Intervention de François Molins

Délégation aux droits des femmes et à l'égalité des chances entre les hommes et les femmes — Réunion du 22 février 2018 : 1ère réunion
Audition de M. François Molins procureur de la république

François Molins, procureur de la République près le Tribunal de grande instance de Paris :

Le « retentissement psychologique » renvoie, j'en conviens, à un langage un peu technocratique.

La question des moyens demeure une question compliquée. À Paris, je pense que nous avons la chance de disposer de plus de moyens qu'ailleurs. Par exemple, je dispose d'un cabinet pour m'épauler, avec un magistrat chargé de la prévention de la délinquance et de l'aide aux victimes. Il est certain qu'avec 136 magistrats et 360 fonctionnaires, nous bénéficions à Paris de plus de ressources que partout ailleurs. Pour autant, il ne suffit pas d'avoir des moyens : encore faut-il les utiliser. Je pense que ce que nous avons réalisé à Paris pourrait l'être dans d'autres territoires.

Des comités locaux d'aide aux victimes ont été institués au niveau départemental. Dans ce cadre, en principe, tous les dispositifs d'aide aux victimes ont été mis en cohérence. Ce modèle d'organisation est parti de l'expérience parisienne. Aujourd'hui, il est prévu qu'au niveau de chaque comité local d'aide aux victimes soit établi un schéma départemental. Ce travail exige du temps et des moyens, car il ne peut être fondé que sur un diagnostic précis de la situation. Sans ce constat, on ne peut pas corriger les dysfonctionnements et améliorer ce qui doit l'être. Lorsque tous les départements auront mis en place ce type de schéma, je pense que l'on observera des résultats intéressants.

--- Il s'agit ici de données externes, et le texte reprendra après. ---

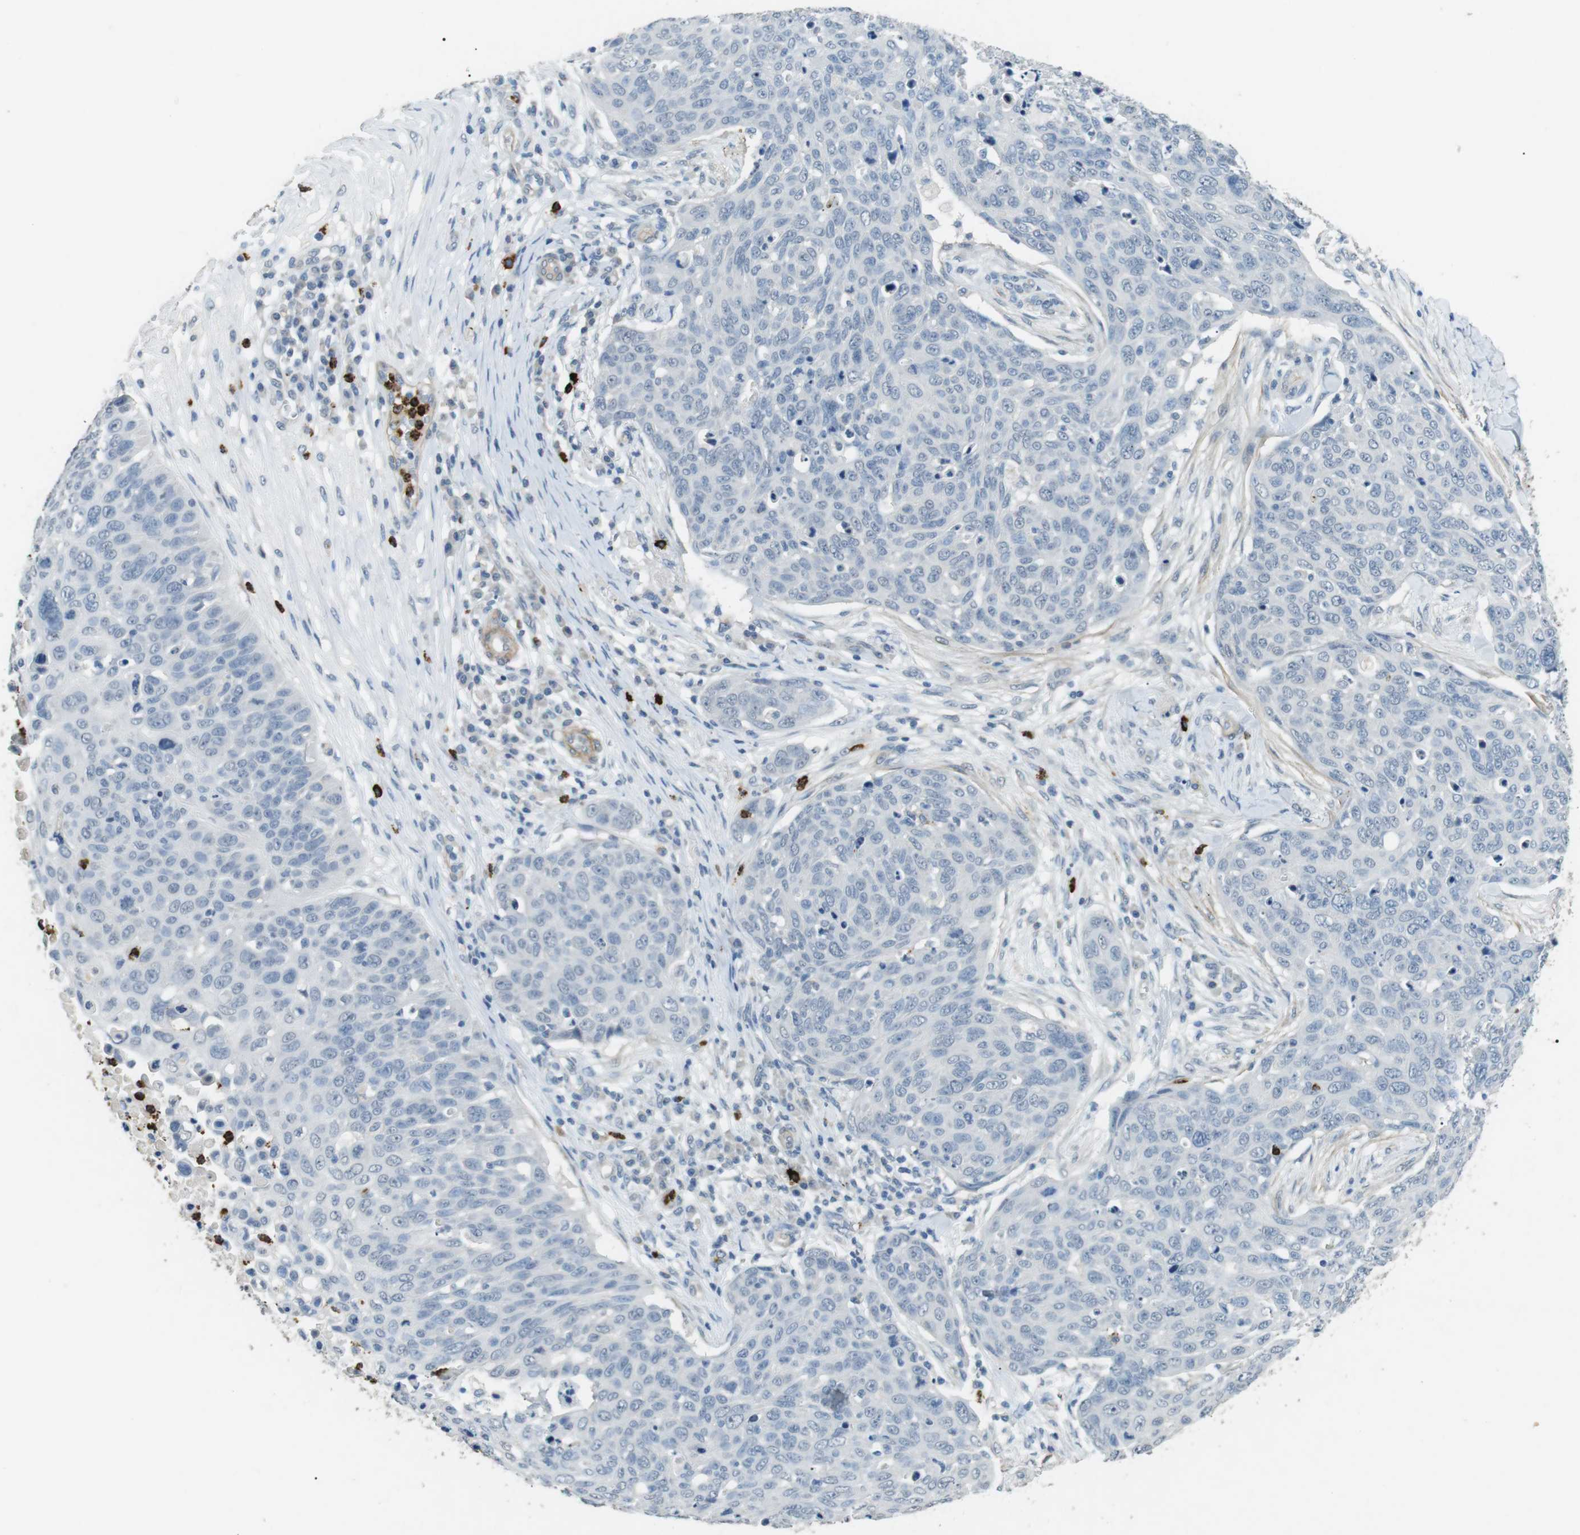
{"staining": {"intensity": "negative", "quantity": "none", "location": "none"}, "tissue": "skin cancer", "cell_type": "Tumor cells", "image_type": "cancer", "snomed": [{"axis": "morphology", "description": "Squamous cell carcinoma, NOS"}, {"axis": "topography", "description": "Skin"}], "caption": "Immunohistochemistry of skin cancer (squamous cell carcinoma) demonstrates no staining in tumor cells.", "gene": "GZMM", "patient": {"sex": "male", "age": 24}}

Il existe, à mon sens, une deuxième condition à la réussite des politiques publiques, c'est la pérennité. Une action qui s'arrête deux ans après avoir été engagée ne sert à rien. Les politiques publiques doivent survivre aux acteurs administratifs qui les mettent en place et qui les portent. Or dans un certain nombre de départements, des actions intéressantes sont engagées, puis elles s'interrompent parce que le préfet ou le procureur a changé. Cela me paraît tout à fait anormal. Une politique publique qui n'est pas pérenne ne sert à rien. Elle se traduit par un gâchis de moyens. Je soutiens mes collègues procureurs, car on attend beaucoup de nous. Je pense toutefois qu'ils agissent aussi en fonction des moyens dont ils disposent. S'ils bénéficiaient de l'aide de chargés de missions spécialisés dans la politique de la ville et l'aide aux victimes, ils en feraient probablement davantage.

Le Garde des Sceaux reste le principal acteur de la politique pénale. La ministre a pris, en novembre 2017, une circulaire de politique pénale engageant l'ensemble des parquets à travailler la réponse pénale pour renforcer son efficacité. C'est dans ce cadre que j'ai inscrit le travail que je mène depuis plusieurs mois, mais cela ne suffit pas. Il faut, en parallèle, engager un travail de réseau qui renvoie directement aux comités locaux d'aide aux victimes, maintenant placés sous l'égide de la déléguée interministérielle aux victimes, Élisabeth Pelsez, qui travaille beaucoup sur le sujet. Il faut progresser dans ce domaine. Encore une fois, j'insiste beaucoup sur l'impératif de pérennité des politiques publiques.